I now have closure on Andy and I’s rocky journey and know he is happy. I have closure on my families journey to expand and can look to the future with my health, and I have closure to my fear of Mermaid’s disease because I have all of you to walk through it with me.
It’s that time of year where we look back at what we are thankful for and yes, I am thankful for my friends, my family, my home and my job, but this year – I am most thankful for closure. As this chapter closes and another one opens I thank my family and friends for sticking through it all with me, but most of all, I thank my best friend, my husband. For he stood strong as I crumbled and continuously picked me up, He watched my health deteriorate, my happiness disintegrate and yet still, believed in me. He loved me through it all, To you I say: “Il n’y a qu’un bonheur dans la vie, c’est d’aimer et d’être aimé.” – There is only one happiness in life, to love and be loved.
“There’s a trick to the ‘graceful exit.’ It begins with the vision to recognize when a job, a life stage, or a relationship is over — and let it go. It means leaving what’s over without denying its validity or its past importance to our lives. It involves a sense of future, a belief that every exit line is an entry, that we are moving up, rather than out.” ― Ellen Goodman
I asked friends and family to share with me what they are thankful for this year in words or a picture and how joyous it was to hear them share…
“The love of good man, a roof over my head, my family’s health, my adorable nephew and my niece that’s due the day after Thanksgiving, a job I enjoy, the best friend’s a girl could ask for…”
“I’m thankful for peace on earth where there is peace, thankful for coworkers and friends I CAN TRUST, thankful for my daily LITTLE struggles as they keep me going, keeping me thankful and my mind open:)”
“I’m thankful I still have a friend like you in my life. “ (and I for you my little cajun partner)

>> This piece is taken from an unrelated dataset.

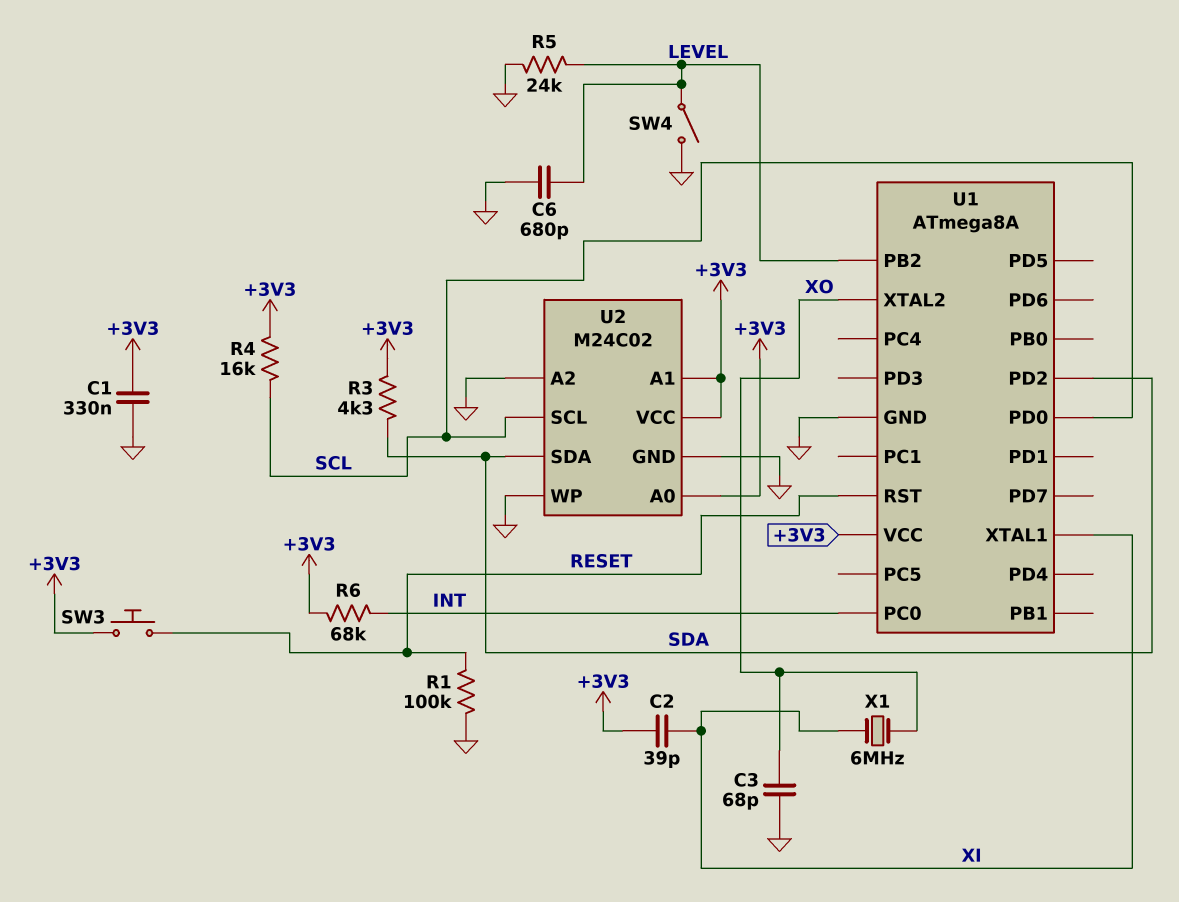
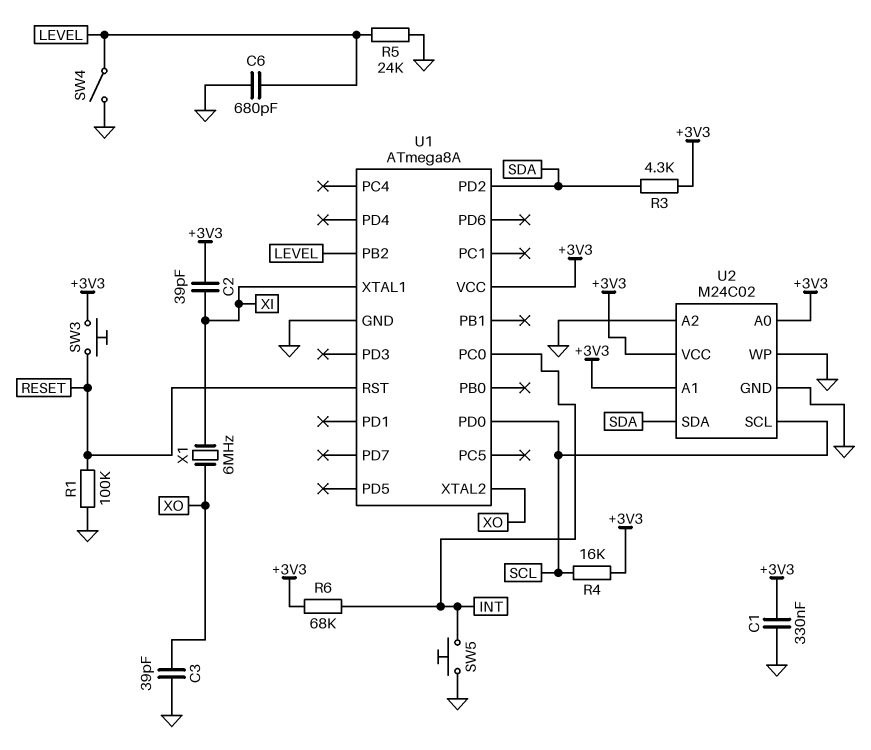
C3: 68pF (GND, XO) -> 39pF (GND, XO)
SW5: none -> button (GND, INT)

“Working in health care, particularly Oncology and the kind of illness I see people with day-to-day I am thankful for mine and my family’s health this year.”
My personal favorite…
“Many chances… not just the second but the third, fourth and tenth as well – and possibly more.”
My how we should all be thankful for chances.
And the pictures? Love them… Can you tell were from the Northwest?
I challenge you all to think about what you are REALLY thankful this year.
Looking forward to a year full of joy and adventures!
Hoping this week’s Holiday greets you all with good health and good spirits!